(Page-level text extractions)
- Opening Delimiter -

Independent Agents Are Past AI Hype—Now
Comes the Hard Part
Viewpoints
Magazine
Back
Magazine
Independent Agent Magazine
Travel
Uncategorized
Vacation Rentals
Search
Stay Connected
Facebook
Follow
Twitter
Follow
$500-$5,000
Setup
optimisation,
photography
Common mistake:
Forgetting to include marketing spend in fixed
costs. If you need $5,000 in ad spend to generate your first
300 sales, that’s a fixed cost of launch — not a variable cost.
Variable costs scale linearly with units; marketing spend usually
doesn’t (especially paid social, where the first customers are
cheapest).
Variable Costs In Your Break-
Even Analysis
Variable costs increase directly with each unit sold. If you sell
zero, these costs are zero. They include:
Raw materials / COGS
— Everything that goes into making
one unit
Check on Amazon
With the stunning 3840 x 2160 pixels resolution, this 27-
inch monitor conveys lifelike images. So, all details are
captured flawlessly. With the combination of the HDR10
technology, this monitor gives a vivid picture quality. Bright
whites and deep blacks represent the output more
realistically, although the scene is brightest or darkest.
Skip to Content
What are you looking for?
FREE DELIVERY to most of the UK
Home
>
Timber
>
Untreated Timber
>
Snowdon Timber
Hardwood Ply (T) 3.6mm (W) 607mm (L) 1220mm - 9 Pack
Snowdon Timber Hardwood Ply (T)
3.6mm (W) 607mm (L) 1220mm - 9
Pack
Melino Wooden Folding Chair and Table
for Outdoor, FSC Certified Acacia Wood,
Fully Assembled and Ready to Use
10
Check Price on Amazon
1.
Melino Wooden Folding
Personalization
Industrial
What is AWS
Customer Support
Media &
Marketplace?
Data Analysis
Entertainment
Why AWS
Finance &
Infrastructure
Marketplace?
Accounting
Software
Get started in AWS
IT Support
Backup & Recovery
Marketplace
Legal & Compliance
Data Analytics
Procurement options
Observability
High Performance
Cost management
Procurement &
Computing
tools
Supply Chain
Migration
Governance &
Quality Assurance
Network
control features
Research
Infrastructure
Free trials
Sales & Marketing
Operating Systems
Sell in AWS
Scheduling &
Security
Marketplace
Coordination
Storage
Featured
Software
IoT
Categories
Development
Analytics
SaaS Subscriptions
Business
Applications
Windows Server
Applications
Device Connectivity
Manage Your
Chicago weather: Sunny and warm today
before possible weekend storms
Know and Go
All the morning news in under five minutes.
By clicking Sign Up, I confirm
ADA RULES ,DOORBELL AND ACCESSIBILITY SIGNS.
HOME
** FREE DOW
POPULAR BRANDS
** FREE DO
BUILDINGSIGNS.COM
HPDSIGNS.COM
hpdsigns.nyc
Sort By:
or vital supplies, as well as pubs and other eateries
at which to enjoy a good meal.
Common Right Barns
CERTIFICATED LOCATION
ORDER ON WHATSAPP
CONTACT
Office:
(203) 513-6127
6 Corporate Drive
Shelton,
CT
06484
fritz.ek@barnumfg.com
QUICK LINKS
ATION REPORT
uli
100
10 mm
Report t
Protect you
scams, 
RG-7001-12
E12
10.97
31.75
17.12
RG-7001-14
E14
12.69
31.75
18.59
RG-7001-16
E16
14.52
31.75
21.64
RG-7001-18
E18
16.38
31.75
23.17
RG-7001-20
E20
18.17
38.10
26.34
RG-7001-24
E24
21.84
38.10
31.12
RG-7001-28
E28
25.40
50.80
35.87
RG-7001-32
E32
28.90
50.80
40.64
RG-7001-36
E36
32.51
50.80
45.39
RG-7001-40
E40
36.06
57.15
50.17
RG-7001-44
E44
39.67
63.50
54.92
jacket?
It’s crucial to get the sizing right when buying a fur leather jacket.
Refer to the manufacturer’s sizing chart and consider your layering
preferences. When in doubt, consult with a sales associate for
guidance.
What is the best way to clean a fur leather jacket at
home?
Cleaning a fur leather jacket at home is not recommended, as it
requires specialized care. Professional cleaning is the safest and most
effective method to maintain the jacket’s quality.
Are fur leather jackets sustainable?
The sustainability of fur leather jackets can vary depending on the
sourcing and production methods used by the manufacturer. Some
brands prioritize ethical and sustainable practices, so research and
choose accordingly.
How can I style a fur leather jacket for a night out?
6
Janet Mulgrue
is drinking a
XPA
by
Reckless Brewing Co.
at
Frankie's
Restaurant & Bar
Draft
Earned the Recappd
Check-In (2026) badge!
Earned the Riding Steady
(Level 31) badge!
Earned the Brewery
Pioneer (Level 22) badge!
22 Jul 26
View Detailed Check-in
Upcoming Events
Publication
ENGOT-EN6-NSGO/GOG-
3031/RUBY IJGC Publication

- Closing Delimiter -

| What the task asks |
Every entry must be duplicated exactly as it was written.

| Solution to the exercise |
Independent Agents Are Past AI Hype—Now
Comes the Hard Part
Viewpoints
Magazine
Back
Magazine
Independent Agent Magazine
Travel
Uncategorized
Vacation Rentals
Search
Stay Connected
Facebook
Follow
Twitter
Follow
$500-$5,000
Setup
optimisation,
photography
Common mistake:
Forgetting to include marketing spend in fixed
costs. If you need $5,000 in ad spend to generate your first
300 sales, that’s a fixed cost of launch — not a variable cost.
Variable costs scale linearly with units; marketing spend usually
doesn’t (especially paid social, where the first customers are
cheapest).
Variable Costs In Your Break-
Even Analysis
Variable costs increase directly with each unit sold. If you sell
zero, these costs are zero. They include:
Raw materials / COGS
— Everything that goes into making
one unit
Check on Amazon
With the stunning 3840 x 2160 pixels resolution, this 27-
inch monitor conveys lifelike images. So, all details are
captured flawlessly. With the combination of the HDR10
technology, this monitor gives a vivid picture quality. Bright
whites and deep blacks represent the output more
realistically, although the scene is brightest or darkest.
Skip to Content
What are you looking for?
FREE DELIVERY to most of the UK
Home
>
Timber
>
Untreated Timber
>
Snowdon Timber
Hardwood Ply (T) 3.6mm (W) 607mm (L) 1220mm - 9 Pack
Snowdon Timber Hardwood Ply (T)
3.6mm (W) 607mm (L) 1220mm - 9
Pack
Melino Wooden Folding Chair and Table
for Outdoor, FSC Certified Acacia Wood,
Fully Assembled and Ready to Use
10
Check Price on Amazon
1.
Melino Wooden Folding
Personalization
Industrial
What is AWS
Customer Support
Media &
Marketplace?
Data Analysis
Entertainment
Why AWS
Finance &
Infrastructure
Marketplace?
Accounting
Software
Get started in AWS
IT Support
Backup & Recovery
Marketplace
Legal & Compliance
Data Analytics
Procurement options
Observability
High Performance
Cost management
Procurement &
Computing
tools
Supply Chain
Migration
Governance &
Quality Assurance
Network
control features
Research
Infrastructure
Free trials
Sales & Marketing
Operating Systems
Sell in AWS
Scheduling &
Security
Marketplace
Coordination
Storage
Featured
Software
IoT
Categories
Development
Analytics
SaaS Subscriptions
Business
Applications
Windows Server
Applications
Device Connectivity
Manage Your
Chicago weather: Sunny and warm today
before possible weekend storms
Know and Go
All the morning news in under five minutes.
By clicking Sign Up, I confirm
ADA RULES ,DOORBELL AND ACCESSIBILITY SIGNS.
HOME
** FREE DOW
POPULAR BRANDS
** FREE DO
BUILDINGSIGNS.COM
HPDSIGNS.COM
hpdsigns.nyc
Sort By:
or vital supplies, as well as pubs and other eateries
at which to enjoy a good meal.
Common Right Barns
CERTIFICATED LOCATION
ORDER ON WHATSAPP
CONTACT
Office:
(203) 513-6127
6 Corporate Drive
Shelton,
CT
06484
fritz.ek@barnumfg.com
QUICK LINKS
ATION REPORT
uli
100
10 mm
Report t
Protect you
scams, 
RG-7001-12
E12
10.97
31.75
17.12
RG-7001-14
E14
12.69
31.75
18.59
RG-7001-16
E16
14.52
31.75
21.64
RG-7001-18
E18
16.38
31.75
23.17
RG-7001-20
E20
18.17
38.10
26.34
RG-7001-24
E24
21.84
38.10
31.12
RG-7001-28
E28
25.40
50.80
35.87
RG-7001-32
E32
28.90
50.80
40.64
RG-7001-36
E36
32.51
50.80
45.39
RG-7001-40
E40
36.06
57.15
50.17
RG-7001-44
E44
39.67
63.50
54.92
jacket?
It’s crucial to get the sizing right when buying a fur leather jacket.
Refer to the manufacturer’s sizing chart and consider your layering
preferences. When in doubt, consult with a sales associate for
guidance.
What is the best way to clean a fur leather jacket at
home?
Cleaning a fur leather jacket at home is not recommended, as it
requires specialized care. Professional cleaning is the safest and most
effective method to maintain the jacket’s quality.
Are fur leather jackets sustainable?
The sustainability of fur leather jackets can vary depending on the
sourcing and production methods used by the manufacturer. Some
brands prioritize ethical and sustainable practices, so research and
choose accordingly.
How can I style a fur leather jacket for a night out?
6
Janet Mulgrue
is drinking a
XPA
by
Reckless Brewing Co.
at
Frankie's
Restaurant & Bar
Draft
Earned the Recappd
Check-In (2026) badge!
Earned the Riding Steady
(Level 31) badge!
Earned the Brewery
Pioneer (Level 22) badge!
22 Jul 26
View Detailed Check-in
Upcoming Events
Publication
ENGOT-EN6-NSGO/GOG-
3031/RUBY IJGC Publication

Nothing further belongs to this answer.